# What is the 3-2-1 method



## seacer (Dec 9, 2012)

Hi Guy's, I have my own technique down that works fine for us but curious what is this 3-2-1


----------



## teamfirstcast (Aug 23, 2006)

2 hrs unwrapped with a dry rub, 2 hrs wrapped with butter, maybe brown sugar and honey, then final hr unwrapped for a final glaze and crust. But I find that 6 hrs is really too long for me and that of course depends on your cooking temps... usually about 250 is about right. my .02 but i'm not a rib expert even though they are always very good!


----------



## Turney (Jun 10, 2012)

These will make you slap your mama!

http://www.traegergrills.com/recipe?recipeid=3-2-1-baby-back-ribs


----------



## Mikeg77583 (Jul 11, 2014)

3 hours unwrapped 
2 hours wrapped in foil
1 hour unwrapped


----------



## fattrout (Jun 19, 2013)

personally i dont like the 3-2-1 method....just cook them til the meat starts to pull back from the bone and when picked up on one end with some tongs the ribs start to break


----------



## bigfishtx (Jul 17, 2007)

fattrout said:


> personally i dont like the 3-2-1 method....just cook them til the meat starts to pull back from the bone and when picked up on one end with some tongs the ribs start to break


Right on. What he said.

About 4-4.5 hrs will do it for Spares. Foil them and they get mushy.


----------



## TIMBOv2 (Mar 18, 2010)

bigfishtx said:


> Right on. What he said.
> 
> About 4-4.5 hrs will do it for Spares. Foil them and they get mushy.
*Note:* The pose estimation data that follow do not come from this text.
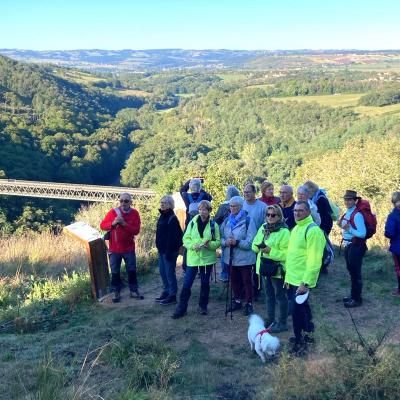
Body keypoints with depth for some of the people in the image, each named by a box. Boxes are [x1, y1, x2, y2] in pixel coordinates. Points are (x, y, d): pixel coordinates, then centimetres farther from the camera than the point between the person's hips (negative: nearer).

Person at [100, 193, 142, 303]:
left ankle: (134, 291, 25)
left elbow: (136, 230, -13)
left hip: (129, 248, 1)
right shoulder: (113, 211, -7)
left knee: (132, 271, 11)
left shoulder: (134, 213, -6)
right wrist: (113, 223, -24)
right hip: (114, 249, 0)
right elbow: (102, 225, -6)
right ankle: (116, 293, 22)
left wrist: (124, 224, -25)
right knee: (115, 272, 8)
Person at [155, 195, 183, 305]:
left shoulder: (172, 218, -16)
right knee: (162, 272, 15)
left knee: (169, 272, -2)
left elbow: (172, 237, -20)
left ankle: (172, 296, 6)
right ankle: (166, 292, 27)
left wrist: (169, 251, -22)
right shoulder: (163, 216, 12)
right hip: (161, 249, 9)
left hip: (169, 250, -9)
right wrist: (159, 248, 15)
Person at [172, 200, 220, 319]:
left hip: (207, 259, 0)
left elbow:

That is why you unfoil on the last hour of the 321 method, they will tighten back up. I used to do mine as mentioned above until I tried the 321, I know it takes longer but everyone around here loves it


----------



## Spots and Dots (May 23, 2004)

321 is the best way to make great ribz, imo.

They come out tender, but with a bite. 


Sent from my iPad using Tapatalk


----------



## Deany45 (Jul 24, 2011)

I go with 2-2-30 minutes. I cook a little hotter at 275 though.


----------



## larryamyers (Dec 20, 2009)

Deany45 said:


> I go with 2-2-30 minutes. I cook a little hotter at 275 though.


 I do 1 hour, 1 hour wrapped with brown sugar, honey and butter, 1 hour back on the grill uncovered at 225 degrees. Perfect! 3 hours total. No more.


----------



## bigfishtx (Jul 17, 2007)

Sounds like we need to have a rib shootout. Maybe put up $100 each, find some neutral judges, and winner take all?


----------



## fishingcacher (Mar 29, 2008)

I have used 3 hours indirect heat with a water pan, 2 hours in the oven, 1 hour resting time before slicing.


----------



## fattrout (Jun 19, 2013)

imo....oven cooked ribs are for the ladies


----------



## Lav20 (Mar 22, 2005)

I would agree 6 hours is usually a little long on the cooking. I would go with a 2.5, 1.5. 1

Or the 25151 method. I think the the ingredients were/are Parkay Squeeze Margarine, Honey, Brown Sugar and Tiger Sauce for the heat. 

225 deg.


----------



## Deany45 (Jul 24, 2011)

If you haven't tried Texas Pepper Jelly Rib Candy for glazing, you are missing out. Try it.


----------



## Maverick2014 (Aug 31, 2014)

[email protected] 225* wrap with parkay, brn sugar or honey, perfect every time!!!


----------



## POCLANCE (Apr 5, 2006)

*TEMP?*



Maverick2014 said:


> [email protected] 225* wrap with parkay, brn sugar or honey, perfect every time!!!


 TEMP?


----------



## surf_ox (Jul 8, 2008)

POCLANCE said:


> TEMP?


225?!?!?

--------------

We never become who God created us to be trying to be like everybody else.


----------